Beau doesn’t understand the details of what caused the financial problems but he instinctively understands that it is wrong to get someone else to pay for your errors. When he screws up a repair job, he accepts his boss’s cuss words and fixes the problem. He wants to do good work and (usually) admits his mistakes. So he cannot understand how a CEO of an investment bank who was paid more than $300 million (numbers Beau can barely comprehend) over a decade can tell Congress that he does not understand why his bank failed and still not get jail time or even something worse. The pain and suffering throughout the economy that they have caused seems like a hanging offense to him. His two brothers lost their jobs in the recession caused by the Wall Street mess and old Mrs. Hubbard down the road lost her house. “That just ain’t right.” People should be responsible for themselves and should not need a government to tell them how to live their lives or fix the problems that they cause for themselves. The government should help people who are harmed by others but not if they screw themselves through their own faults.
But it was not just fat cat bankers that got Beau all riled up. He also hates what he calls “Obamacare” because it will force him to buy health insurance. His boss says he can’t afford to pay Beau’s health insurance and Beau can’t afford it himself. But he doesn’t really need insurance: he hasn’t missed a day’s work in years. And nobody should be telling him to buy something he doesn’t want.
There is a disconnect here. The individual mandate in the Affordable Care Act is designed to prevent the same “free-rider” problem of “too-big-to-fail. If people accept the risk of living without health insurance, they should bear the full, actual cost of health care when they get sick or injured. The individual mandate is designed to make sure that people take responsibility for the risk that they will need health care in the future.
To reject the individual mandate is to demand that we have the freedom to take essentially the same type of risk as the leaders of too-big-to-fail banks: I have more money if I stay healthy but I don’t have to pay for getting sick because someone else will pick up the tab. When an uninsured person (often one of the working poor like Beau) arrives sick or injured at the emergency room, the law requires that they have to be treated. The emergency room is Cadillac care intended for critically ill but everyone else pays when it treats the uninsured. A free-rider problem.

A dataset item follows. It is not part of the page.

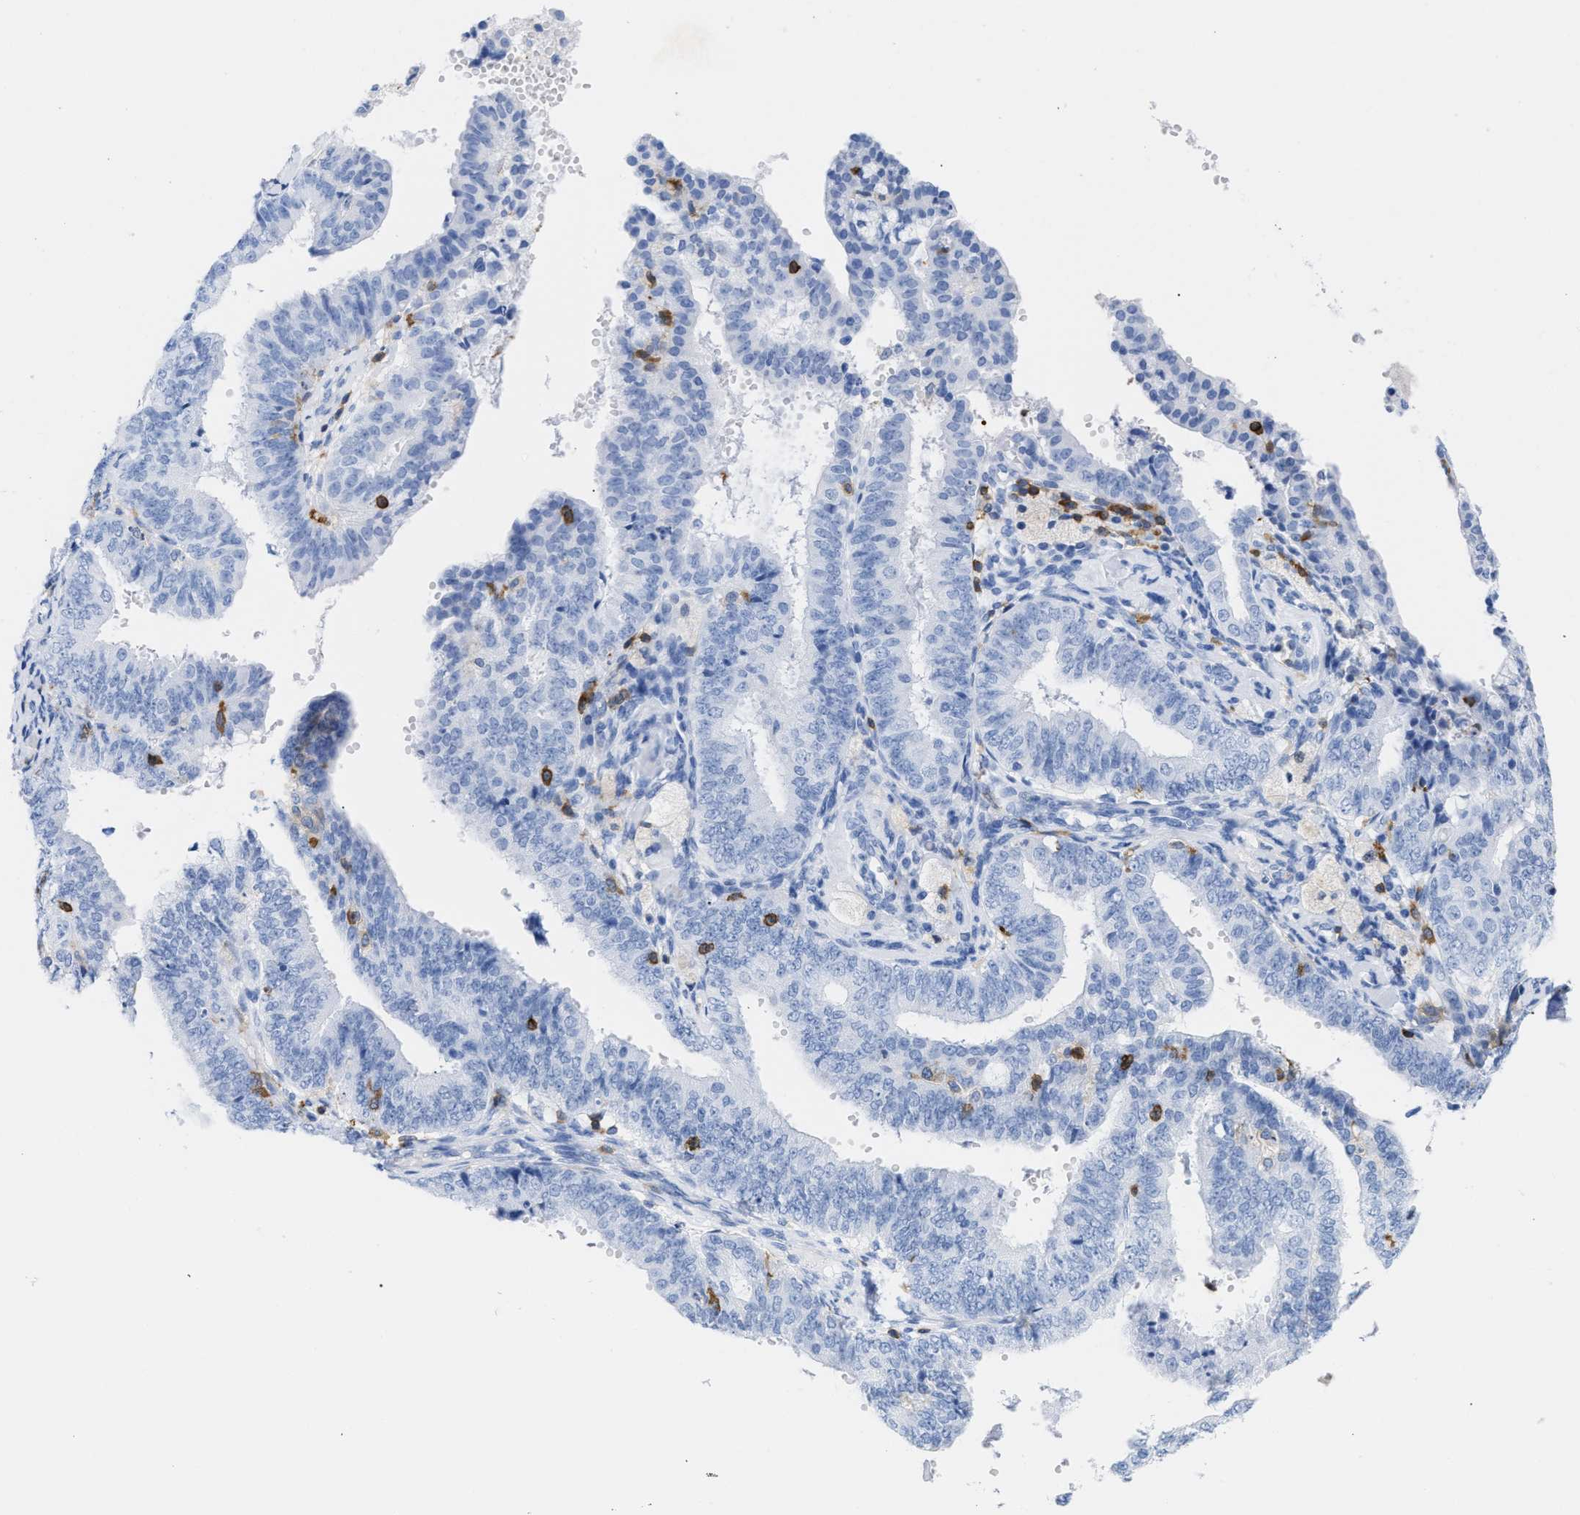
{"staining": {"intensity": "negative", "quantity": "none", "location": "none"}, "tissue": "endometrial cancer", "cell_type": "Tumor cells", "image_type": "cancer", "snomed": [{"axis": "morphology", "description": "Adenocarcinoma, NOS"}, {"axis": "topography", "description": "Endometrium"}], "caption": "This is an IHC photomicrograph of endometrial adenocarcinoma. There is no expression in tumor cells.", "gene": "LCP1", "patient": {"sex": "female", "age": 63}}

The only solution is to either require that everyone has insurance or deny the uninsured health care when they need it. That is the personal responsibility that Beau and others are demanding bankers should have. It is, therefore, strange that many of the same people who rant about government bailouts of banks and corporations oppose the individual mandate. Perhaps, they feel that if the big guys can live off others, they should be allowed to as well. If enough people think that way and behave accordingly, the system will change and the United States will become something it has not been before. Heads I win, tails you lose . . . and we all lose.